En outre, l’attaque des bunkers de commandement ne fait sens que dans le cadre d’une attaque préventive. Elle serait sinon inopérante. On entre donc bel et bien dans une stratégie d’emploi, et non plus dans une stratégie de dissuasion. Dans un discours prononcé le 1er juin 2002 devant l’Académie militaire de West Point, le président Bush avait défini comme « États voyous » ceux qui tolèrent, abritent ou soutiennent des groupes terroristes, mais aussi ceux qui détiennent des armes de destruction massive, sont en train de s’en doter ou se préparent à en construire. Contre ces États de l’« Axe du Mal » (l’Irak, l’Iran, et la Corée du Nord, car il ne fallait pas seulement faire apparaître des États musulmans), il n’y a qu’un seul moyen d’empêcher que la menace se matérialise, c’est de déclencher contre ces ennemis potentiels des « actions préventives ».

Certes J. Chirac ne reprend pas à son compte la terminologie américaine des « États voyous ». Il ne parle même pas ouvertement d’« États terroristes » en se contentant d’user d’une périphrase : « Les dirigeants d’États qui auraient recours à des moyens terroristes contre nous, tout comme ceux qui envisageraient d’utiliser, d’une manière ou d’une autre, des armes de destruction massive, doivent comprendre qu’ils s’exposeraient à une réponse ferme et adaptée de notre part ».

Or, dans la réalité des faits, il est impossible de déterminer si un État se trouve vraiment impliqué dans une action terroriste. Les groupes actuellement actifs bénéficient de soutiens matériels et financiers provenant de sources variées : l’Arabie saoudite, le Pakistan, les Émirats, la Jordanie, l’Afghanistan, les Frères musulmans d’Égypte, l’Irak, etc. Qui peut croire qu’on atomiserait toute l’Asie occidentale en représailles à l’explosion d’une pizzeria à Paris ou à Rome ? Lorsque la menace est dépourvue de toute crédibilité, l’effet dissuasif s’évanouit.

Abaissement du seuil nucléaire, retour à des concepts d’emploi et de guerre nucléaire limitée, orientation vers une stratégie de guerre préventive fondée sur de simples soupçons (« ceux quienvisageraient »), sur tous ces points J.Chirac doit lever les équivoques s’il veut maintenir le consensus national sur la dissuasion.

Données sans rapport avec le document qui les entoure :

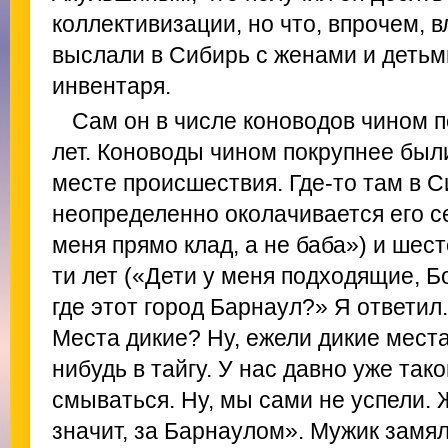
коллективизации, но что, впрочем, в
выслали в Сибирь с женами и детьми
инвентаря.
Сам он в числе коноводов чином 
лет. Коноводы чином покрупнее был
месте происшествия. Где-то там в С
неопределенно околачивается его с
меня прямо клад, а не баба») и шест
ти лет («Дети у меня подходящие, Бо
где этот город Барнаул?» Я ответил
Места дикие? Ну, ежели дикие места
нибудь в тайгу. У нас давно уже тако
смываться. Ну, мы сами не успели. 
значит, за Барнаулом». Мужик замял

D’autant plus que dans le contexte actuel, marqué par un risque réel de prolifération nucléaire, menacer des États non nucléaires de les frapper avec des armes nucléaires est le meilleur moyen de les convaincre qu’ils ont vraiment besoin de s’en doter. En ce sens, on peut considérer le discours de l’Ile Longue comme un discours « proliférateur ».